– Она ничего себе, – сказала Лайза. – Красивое лицо и глаза, женщина типа Умы Турман, только намного полнее. Причем на вид ей не больше двадцати восьми—двадцати девяти. Ну не бред?
У меня в голове молнией сверкнула мысль: Кэролайн… она, видно, сошла с ума, раз хочет погубить мою жизнь.
– Ну и как ты будешь лечить ее артрит? – спросил я. – Пропишешь ей аспирин или какие-нибудь противовоспалительные средства?
– В ее случае – ничего.
– Почему?
– Потому что у нее нет никакого артрита.
– А что же у нее есть?
– Ничего. У нее совершенно здоровые руки.
– Но, может быть, ее беспокоит боль в руках.
– Да, она сказала мне, что ее мучают сильные боли, но только это неправда.
Я понимал, что Лайза долго размышляла над этим, выстраивая свою аргументацию на результатах наблюдений.
– Почему ты так думаешь?
– Двадцать восемь еще слишком мало для таких приступов, – начала объяснять Лайза ход своих рассуждений. – Вот через десять лет еще куда ни шло. А боли, которые она описывает, не могут быть следствием простого воспаления синовиальной оболочки; это больше походит на деструкцию суставного хряща. И по утрам у нее не наблюдается тугоподвижности суставов, нет ни покраснения, ни опухания, ни симметрии симптомов. Я достаточно сильно давила на ее суставы, а она ни разу даже не вздрогнула. И потом, она вовсе не сосредоточена на своей проблеме. Большинство пациентов требуют дать им какой-нибудь наркотик, ну, понимаешь… чтобы наконец избавиться от боли, или, по крайней мере, все они ждут объяснения. Они хотят знать, что с ними случилось, как это проявляется и все такое прочее, что им можно есть, чтобы стало легче, какие принимать витамины и лекарства и какие делать упражнения и надо ли пользоваться акупунктурой, горячей или холодной водой, а может быть, чем-то еще, что поможет облегчить боль. Эту женщину не мучают боли ни в большом, ни в указательном пальце, ни в первых суставах других пальцев – в общем, нигде.

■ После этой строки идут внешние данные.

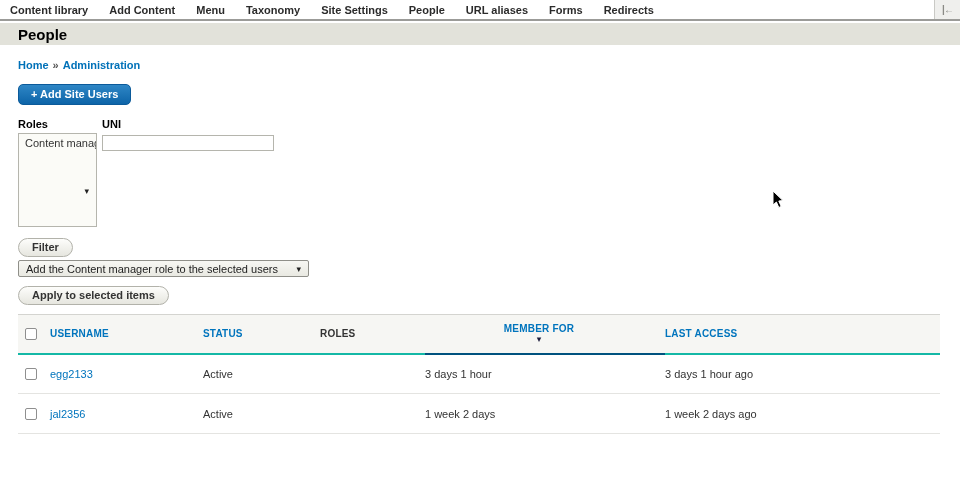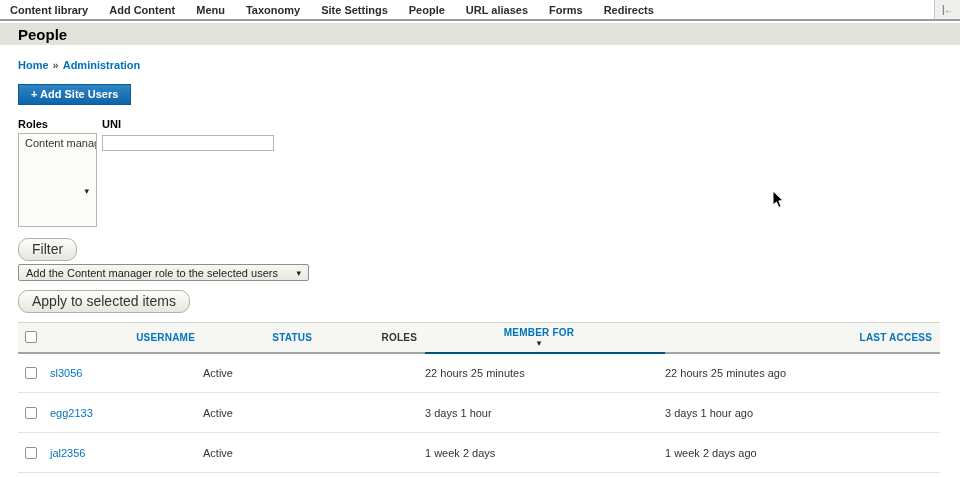--- a/index.html
+++ b/index.html
@@ -21,49 +21,49 @@
                  display:flex; align-items:center; padding-left:18px; }
   .page-title { font-size:15px; font-weight:bold; color:#000; }
 
   
   .content { position:absolute; top:45px; left:0; width:960px; }
   .breadcrumb { margin:14px 0 0 18px; font-size:11px; font-weight:bold; color:#444; }
   .breadcrumb a { color:#0071b8; text-decoration:none; cursor:pointer; }
   .breadcrumb .sep { margin:0 4px; color:#555; }
 
   .btn-primary { display:inline-block; margin:13px 0 0 18px; padding:3px 12px 4px;
-                 background:linear-gradient(#2e86c5,#0d64a8); border:1px solid #0b5a9a; border-radius:0;
+                 background:linear-gradient(#2e86c5,#0d64a8); border:1px solid #0b5a9a; border-radius:5px;
                  color:#fff; font-size:11px; font-weight:bold; cursor:pointer; }
 
   .filters { margin:13px 0 0 18px; display:flex; gap:5px; }
   .field-label { font-size:11px; font-weight:bold; color:#000; margin-bottom:3px; }
   .roles-box { position:relative; width:79px; height:94px; background:#fbfbf7;
                border:1px solid #b5b5ad; overflow:hidden; cursor:pointer; }
   .roles-option { font-size:11px; color:#333; padding:3px 6px; white-space:nowrap; }
   .roles-caret { position:absolute; right:7px; top:52px; font-size:9px; color:#222; }
   .uni-input { width:172px; height:16px; border:1px solid #b5b5ad; background:#fff; font-size:11px;
                padding:0 4px; outline:none; }
 
   .btn-pill { display:inline-block; padding:2px 13px 3px; background:linear-gradient(#fdfdfb,#e6e6df);
-              border:1px solid #b2b2aa; border-radius:10px; font-size:14px; font-weight:normal; color:#333;
+              border:1px solid #b2b2aa; border-radius:10px; font-size:11px; font-weight:bold; color:#333;
               cursor:pointer; }
   .filter-btn { margin:11px 0 0 18px; }
 
   .action-label { margin:16px 0 0 18px; }
   .action-select { margin:3px 0 0 18px; width:291px; height:17px; background:linear-gradient(#f7f7f3,#e9e9e2);
                    border:1px solid #8f8f89; border-radius:2px; display:flex; align-items:center;
                    justify-content:space-between; padding:0 7px; font-size:11px; color:#222; cursor:pointer; }
   .action-select .caret { font-size:9px; color:#222; }
   .apply-btn { margin:9px 0 0 18px; }
 
   
   table { margin:9px 0 0 18px; width:922px; border-collapse:collapse; table-layout:fixed; }
   thead tr { background:#f6f6f3; border-top:1px solid #d4d4d0; }
-  th { height:30px; text-align:right; font-size:10px; font-weight:bold; letter-spacing:.2px;
-       border-bottom:2px solid #a3a3a3; padding:0 8px 0 0; vertical-align:middle; }
+  th { height:39px; text-align:left; font-size:10px; font-weight:bold; letter-spacing:.2px;
+       border-bottom:2px solid #14b8a6; padding:0 8px 0 0; vertical-align:middle; }
   th a { color:#0074bd; text-decoration:none; cursor:pointer; }
   th.plain { color:#333; }
   th.sorted { border-bottom-color:#00527e; }
   th.sorted .th-inner { display:flex; align-items:center; justify-content:space-between; padding-right:4px;flex-direction:column; }
   .sort-caret { font-size:9px; color:#1c1c3c; }
   td { height:40px; font-size:11px; color:#333; border-bottom:1px solid #e4e4e1; vertical-align:middle;
        padding:0 8px 0 0; }
   td a { color:#0074bd; text-decoration:none; cursor:pointer; }
   .cb-col { width:32px; padding-left:7px; }
   .col-username { width:153px; } .col-status { width:117px; } .col-roles { width:105px; }
@@ -158,30 +158,20 @@
             </div>
           </th>
           <th><a>LAST ACCESS</a></th>
         </tr>
       </thead>
       <tbody>
         <tr>
           <td class="cb-col">
               <div class="checkbox"></div>
             </td>
-          <td><a>sl3056</a></td>
-          <td>Active</td>
-          <td></td>
-          <td>22 hours 25 minutes</td>
-          <td>22 hours 25 minutes ago</td>
-        </tr>
-        <tr>
-          <td class="cb-col">
-              <div class="checkbox"></div>
-            </td>
           <td><a>egg2133</a></td>
           <td>Active</td>
           <td></td>
           <td>3 days 1 hour</td>
           <td>3 days 1 hour ago</td>
         </tr>
         <tr>
           <td class="cb-col">
               <div class="checkbox"></div>
             </td>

– А разве у вас не делают нужных анализов?
– Мы можем, конечно, проверить скорость оседания эритроцитов. Это такой анализ крови на выявление воспаления.

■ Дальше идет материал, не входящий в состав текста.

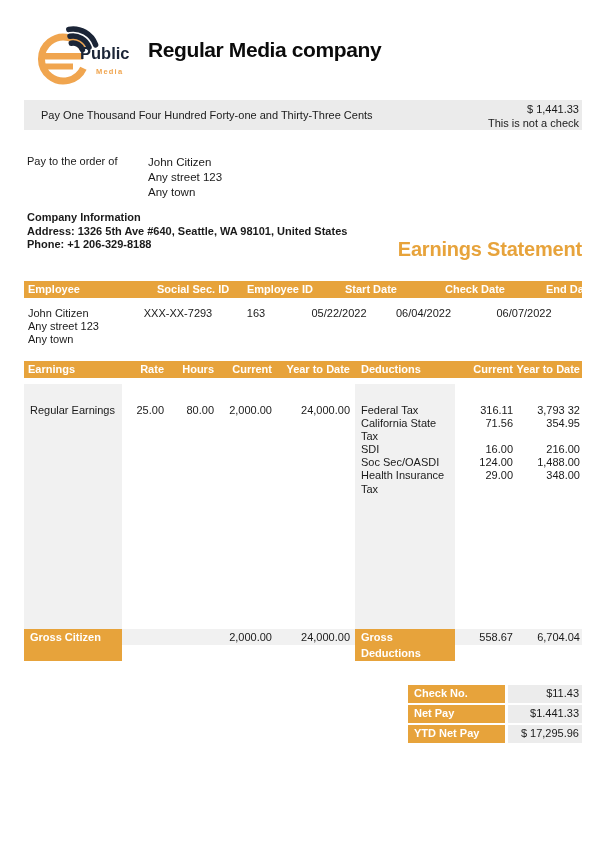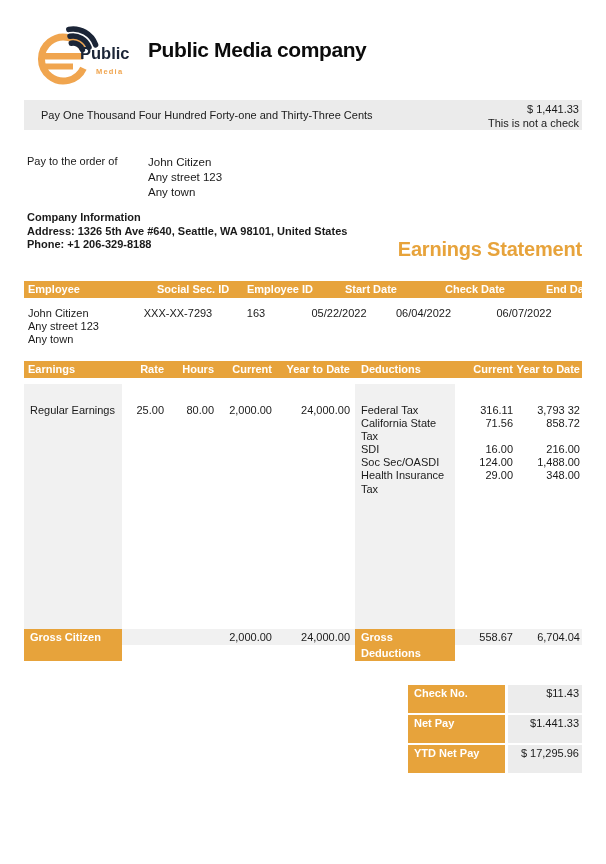--- a/index.html
+++ b/index.html
@@ -65,42 +65,42 @@
 
   .ded-list{position:absolute;left:355px;top:404px;width:227px;font-size:11px;}
   .ded-row{display:grid;grid-template-columns:100px 58px 69px;line-height:13.1px;}
   .ded-row .name{padding-left:6px;}
 
   .gross-row{top:629px;height:16px;background:var(--panel-gray);font-size:11px;line-height:16px;}
   .gold-cell{background:var(--gold);color:#ffffff;font-weight:bold;padding-left:6px;}
 
   
   .summary{position:absolute;left:408px;top:685px;width:174px;}
-  .summary-row{display:flex;margin-bottom:2px;height:28px;}
+  .summary-row{display:flex;margin-bottom:2px;height:18px;}
   .summary-label{width:97px;background:var(--gold);color:#ffffff;font-weight:bold;font-size:11px;line-height:16px;padding-left:6px;}
   .summary-value{width:74px;margin-left:3px;background:var(--cell-gray);font-size:11px;line-height:16px;text-align:right;padding-right:3px;}
 </style>
 </head>
 <body>
 
 <div id="page">
 
   <div class="logo">
     <svg width="120" height="76" viewBox="0 0 120 76">
       <path d="M53.4,37.7 A22,22 0 1 0 53.4,56.3" fill="none" stroke="var(--orange)" stroke-width="7"></path>
       <rect x="11" y="41" width="42" height="6.5" fill="var(--orange)"></rect>
       <rect x="13" y="51.5" width="30" height="6" fill="var(--orange)"></rect>
       <path d="M41.3,31.2 A10,10 0 0 1 52.4,37.6" fill="none" stroke="var(--navy)" stroke-width="5.5" stroke-linecap="round"></path>
       <path d="M40,24.3 A17,17 0 0 1 59,35.2" fill="none" stroke="var(--navy)" stroke-width="5.5" stroke-linecap="round"></path>
       <path d="M38.8,17.4 A24,24 0 0 1 65.6,32.8" fill="none" stroke="var(--navy)" stroke-width="5.5" stroke-linecap="round"></path>
       <text x="50" y="47" font-size="16.5" font-weight="bold" fill="var(--navy)">Public</text>
       <text x="66" y="62" font-size="7.5" font-weight="bold" letter-spacing="1.2" fill="var(--orange)">Media</text>
     </svg>
   </div>
-  <h1 class="title">Public Media company</h1>
+  <h1 class="title">Regular Media company</h1>
 
   <div class="paybar">
     <div class="paybar-words">Pay One Thousand Four Hundred Forty-one and Thirty-Three Cents</div>
     <div class="paybar-right">
       <div>$ 1,441.33</div>
       <div>This is not a check</div>
     </div>
   </div>
 
   <div class="payto-label">Pay to the order of</div>
@@ -167,21 +167,21 @@
 
       <div class="ded-row">
         <div class="name">Federal Tax</div>
         <div class="num">316.11</div>
         <div class="num-pad">3,793 32</div>
       </div>
 
       <div class="ded-row">
         <div class="name">California State Tax</div>
         <div class="num">71.56</div>
-        <div class="num-pad">858.72</div>
+        <div class="num-pad">354.95</div>
       </div>
 
       <div class="ded-row">
         <div class="name">SDI</div>
         <div class="num">16.00</div>
         <div class="num-pad">216.00</div>
       </div>
 
       <div class="ded-row">
         <div class="name">Soc Sec/OASDI</div>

Я прислушивался к собственному голосу, пытаясь уловить, не проскальзывают ли в нем нотки лицемерия.
– Ну и что же, ты его сделала?
– Нет.
– А что ты сделала?
– Для начала я решила ничего ей не говорить.
– А потом?
– Потом я увидела, как она вертит в руках свой браслет. Так вот, если бы у нее болели руки так, как она это описывает, она просто не смогла бы этого делать.
– И ты что же, вывела ее на чистую воду?
– Я сказала ей, что не нахожу у нее никакого артрита.
– Это ее удивило?
– Нет, нисколько.
– Нет?
– Но она же знала, что не страдает от артрита и что все это одно только притворство, – сказала Лайза.
Это наверняка была Кэролайн.
– Зачем?
– Загадка.
– А больше она ничего не сказала? – осведомился я.
– Она расспрашивала меня о профессии хирурга. Почему я занялась этим, ну и так далее. Еще она интересовалась детьми.
– Как это? – ровным тоном спросил я.
– Ну, как я с ними управляюсь, про детский сад и так далее.
– Интересно.
– Еще она спросила, чем занимается мой муж.
– И ты рассказала ей, что он сексуальный монстр.
– Я сказала ей, что он репортер.
– Она читала колонку?
– Не знаю, я не спрашивала.
– А она не сказала, чем занимается?
– Нет, не сказала.
– И?..
– И она дала
– Похоже, чокнутая.
–
Я недоуменно покачал головой, показывая, что считаю эту историю совершенно непонятной. Мы молча уселись. В семейной жизни выдаются такие моменты. Молчание представляло собой некую паузу, которую я мог бы заполнить объяснением. Начать сначала и рассказать Лайзе все об этом деле, и она выслушала бы. Пришла бы в ярость, но выслушала до конца, стараясь уловить оттенки слов и интонации, которые подсказали бы ей, как эта история будет развиваться дальше и что она собой представляет – мелкую проблему или катастрофу. Она уже по первой моей фразе поняла бы, к чему все идет. Она знала меня, как самое себя, и, по правде говоря, я ненавидел в ней это свойство. Любил, но и ненавидел. Я видел ценность супружества именно в таком взаимном понимании, но ясно сознавая, что, будучи понятым до конца, остаешься обнаженным, а мне не хотелось обнажаться перед своей женой.
Вместо этого я начал раздеваться.
– Знаешь, я больше не могу говорить о руках, – сказал я ей, – давай займемся другими органами.